Rate Hikes in Store for Southeast Asia's Two Biggest Economies
(Bloomberg) -- The outlook for interest rates in Southeast Asia’s two biggest economies is upward even after mixed inflation data on Monday.
In Thailand, rising food and energy costs boosted inflation to 1.6 percent in August, the highest in almost four years, adding to the case for the Bank of Thailand to deliver its first rate hike since 2011. The policy rate of 1.5 percent is now below inflation, making the economy only the second one in Southeast Asia, alongside the Philippines, to have a negative real interest rate.
Separately, data showed consumer-price growth in Indonesia was little changed at 3.2 percent last month. While that’s well within Bank Indonesia’s 2.5-4.5 percent target band and should offer some respite to policy makers, the rupiah’s slide to a two-decade low against the dollar will put pressure on the central bank to hike rates for a fifth time this year.

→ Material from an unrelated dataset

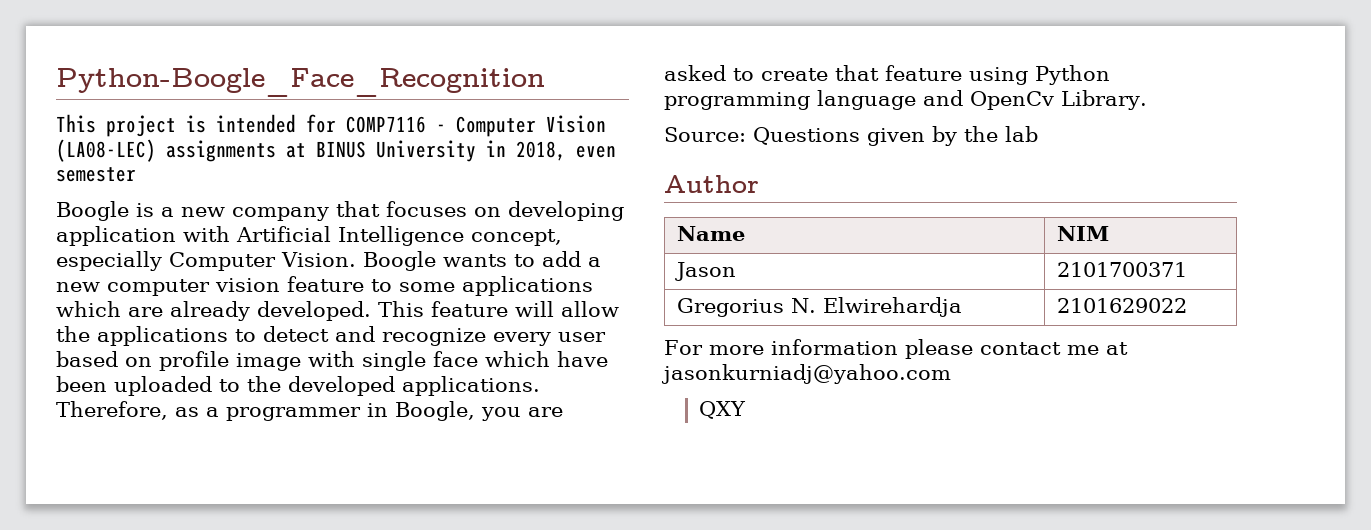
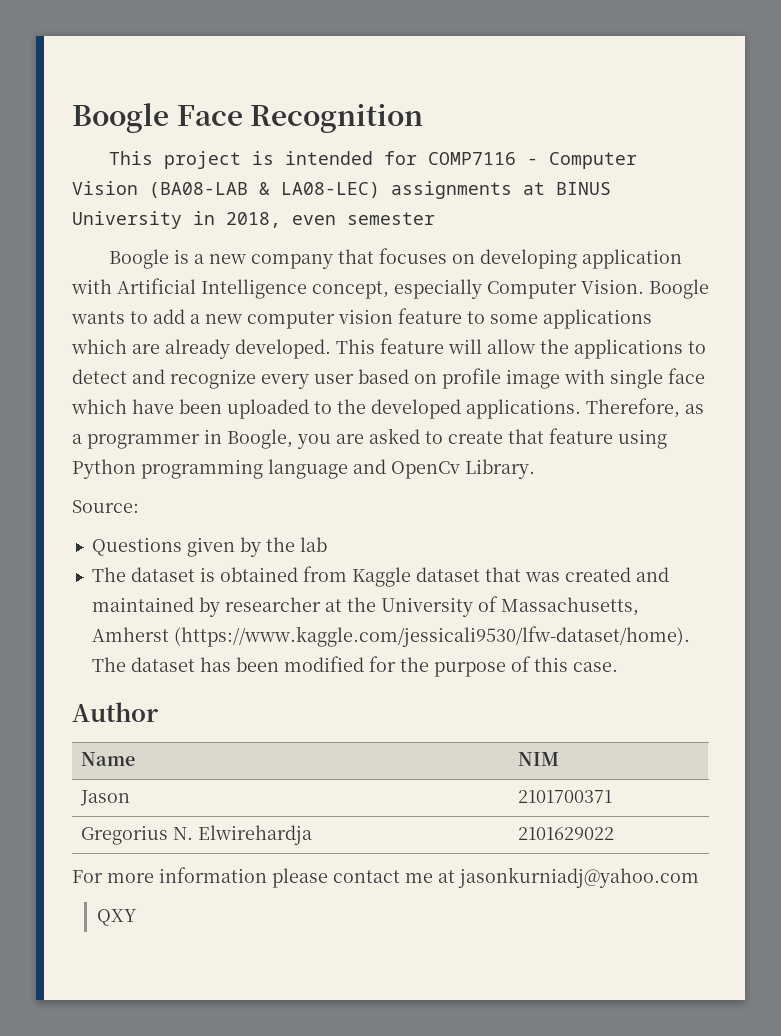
[56,68,545,97] Python-Boogle_Face_Recognition -> [72,103,424,133] Boogle Face Recognition
[56,139,156,162] (LA08-LEC) -> [149,182,380,198] (BA08-LAB & LA08-LEC)
(746, 134) none -> (139, 506) //
(1038, 134) none -> [91,566,669,587] [91,596,639,617] [91,626,690,647] [91,656,618,677] // The dataset is obtained from Kaggle dataset that was created and maintained by researcher at the University of Massachusetts, Amherst (https://www.kaggle.com/jessicali9530/lfw-dataset/home). The dataset has been modified for the purpose of this case.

Nomura Holdings Inc. economist Euben Paracuelles sees both central banks hiking rates this year. Inflation isn’t the “main driver of BI’s policy decisions at the moment” and the subdued figures don’t change his forecast of another increase at the September policy meeting, he said.
Nomura’s base case is also for a 25 basis-point increase in the Bank of Thailand’s policy rate on Sept. 19, although recent comments from Governor Veerathai Santiprabhob have lowered the probability. Veerathai said in an interview on Aug. 29 that the central bank doesn’t face immediate pressure to tighten monetary policy like other emerging-market peers.
Indonesia’s rupiah has slumped more than 8 percent against the dollar this year, while the Thai baht is down 0.4 percent.